Signup/Sign In

Introduction to Web Scraping

Internet is an ocean of information spread accross various websites, where it is categorized, interlinked and mostly freely available for everyone.

For example: If you want to know about the market price for a particular product, you can go out in the market physically and ask shopkeepers or you can search the product on online stores like amazon, ebay etc. But what if you want list of all the products of a particular category in a certain price range? You will obviously prefer online stores because shopkeepers around your home will not entertain you with the list of all the products.

But getting such data/information from the internet is not easy at times. For such situations and requirements, we use programs to parse and fetch data from any website and this technique of extracting large amount of data from websites by parsing the HTML code is known as Web Scraping.
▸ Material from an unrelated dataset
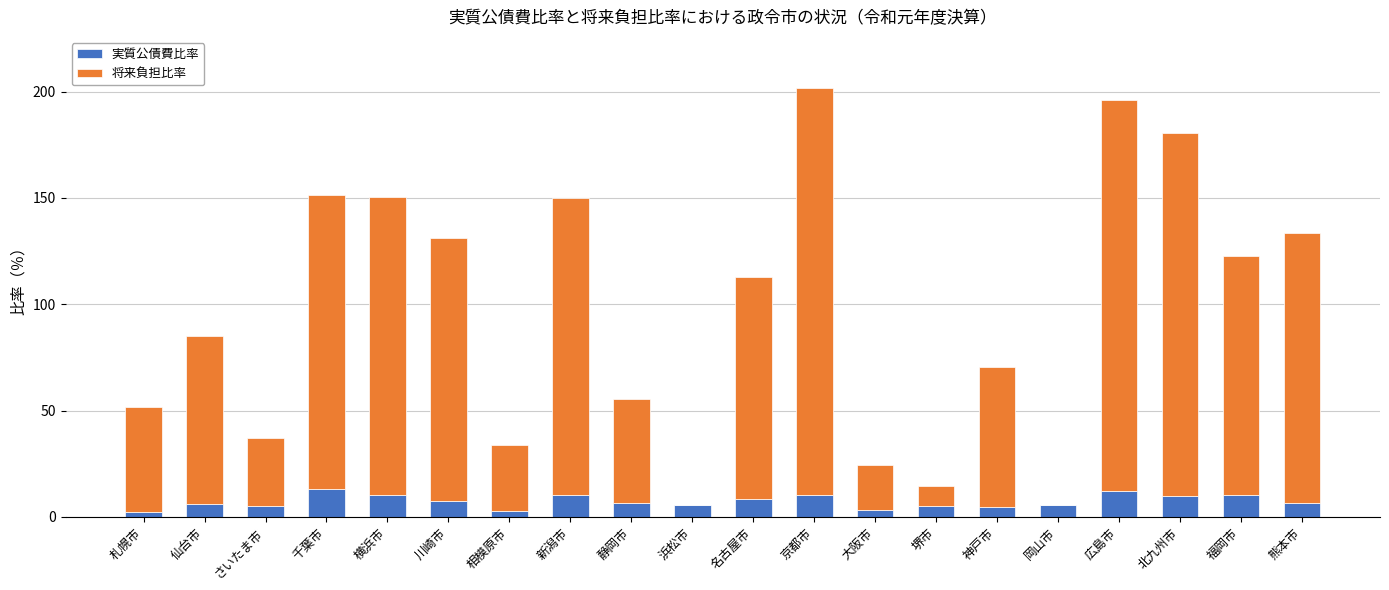

The value of 実質公債費比率 at さいたま市 is 5.3. True or false?

True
And we are here to learn how to do it. So without further delay, let's begin.


Prerequisites

To follow this tutorial well you must know a few things beforehand and they are:

  1. Python programming language. If you don't know python take the Studytonight Python course.
  2. Basics of HTML. Knowing HTML will boost your progress. You can start learning HTML on Studytonight itself.

Considering that you know python and HTML, let's set up all the tools/packages that are required for Web Scraping work.
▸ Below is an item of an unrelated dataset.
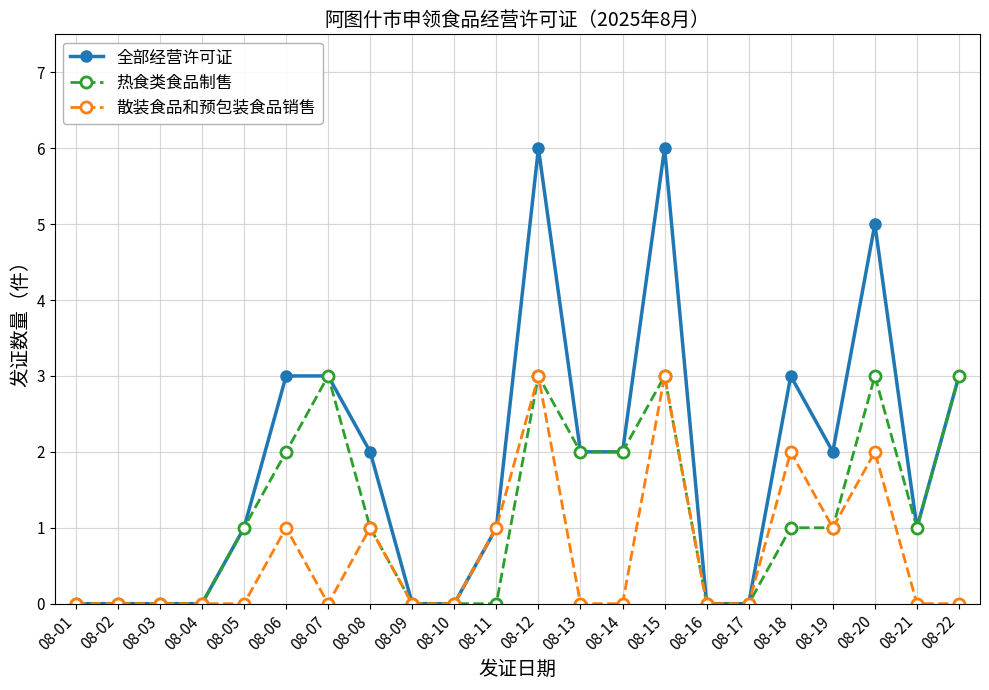

How many lines are shown in the chart?

3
If you don't have Python installed on your PC. Go to python's official website and download it. Once downloaded, follow the tutorial Getting started with Python for stepwise guide.
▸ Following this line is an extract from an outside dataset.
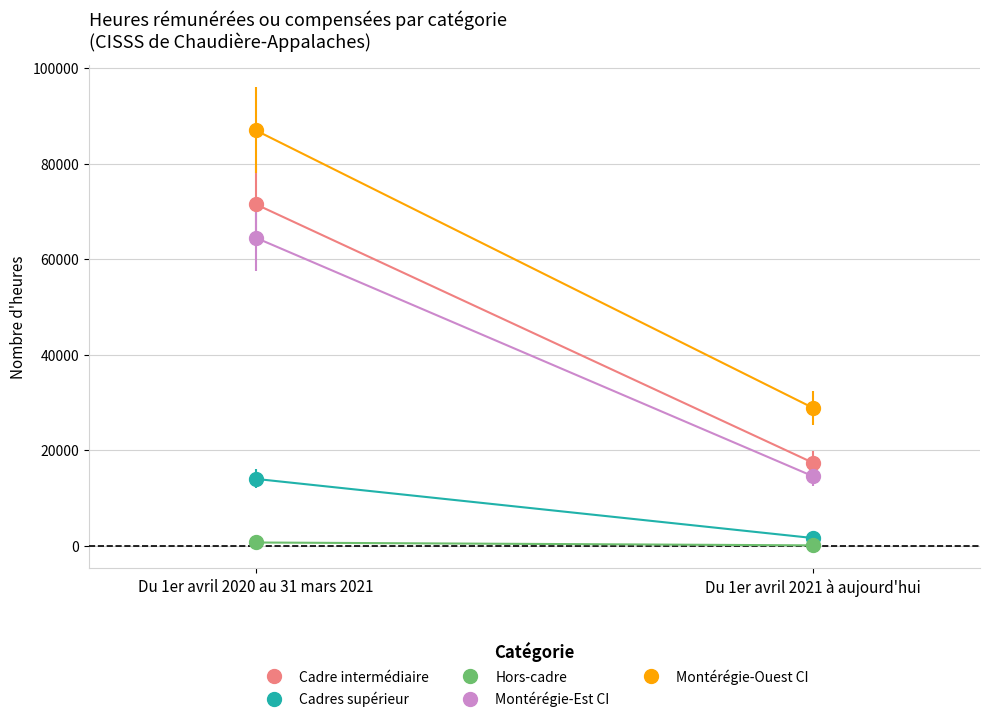

How many data points in Montérégie-Est CI are above 64470?

1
We would also require bs4 and requests modules from the python library to work on web acraping. Now, we are going to install all the required modules which we are going to use.


Installing bs4 module

To install the bs4 module, run the following command in the command line:

pip install bs4

After installing, check whether it is installed or not by running the following code.

import bs4

If the above command executes without any errors then you have successfully installed the bs4 module in your computer.


Installing requests module

Run the following command in the command line to install the requests module.

pip install requests

Again, after installing, check whether it is installed or not by running the following code.

import requests

If the above command executes without any errors then you have successfully installed the request module in your computer.

And with this, we are all set for web scraping.


Rules for Scraping

Following are some of the things that you should keep in mind while scraping data from any website:

  1. Go through the Terms & Conditions of the website from which you want to scrape data. Some websites do not allow web scraping to use the data for commercial use, while some allow, so we recommend you read the terms and conditions.
  2. Do not request data from the website too agressively while running your web scraping program because that might slow down the website.
  3. Once written your script might not work if the website changes its interface, do verify any changes in the website's layout before running your web scraping script.

Inspecting any Webpage

This is always the first step of the web scraping process, or we can say that this is the step 0.

We can inspect the user interface and the related HTML code for any website using browser tools like Chrome's Developer Console etc.

For example, if you want to get all the topic names from the left sidebar of the tutorial on Studytonight's website, then if you are using Chrome browser on Windows press F12 key to open the developer tools(For macOS, press Command + Option + I).

Inspect element for web scraping

Then click on the button in the top-left corner as shown in the picture above. Once you click on that button, then all you have to do is hover your mouse pointer on any webpage's element and you will see the HTML code for it in the developer tools' Elements view.

Inspect element for web scraping

This is how we initially search and find the elements to start with web scraping.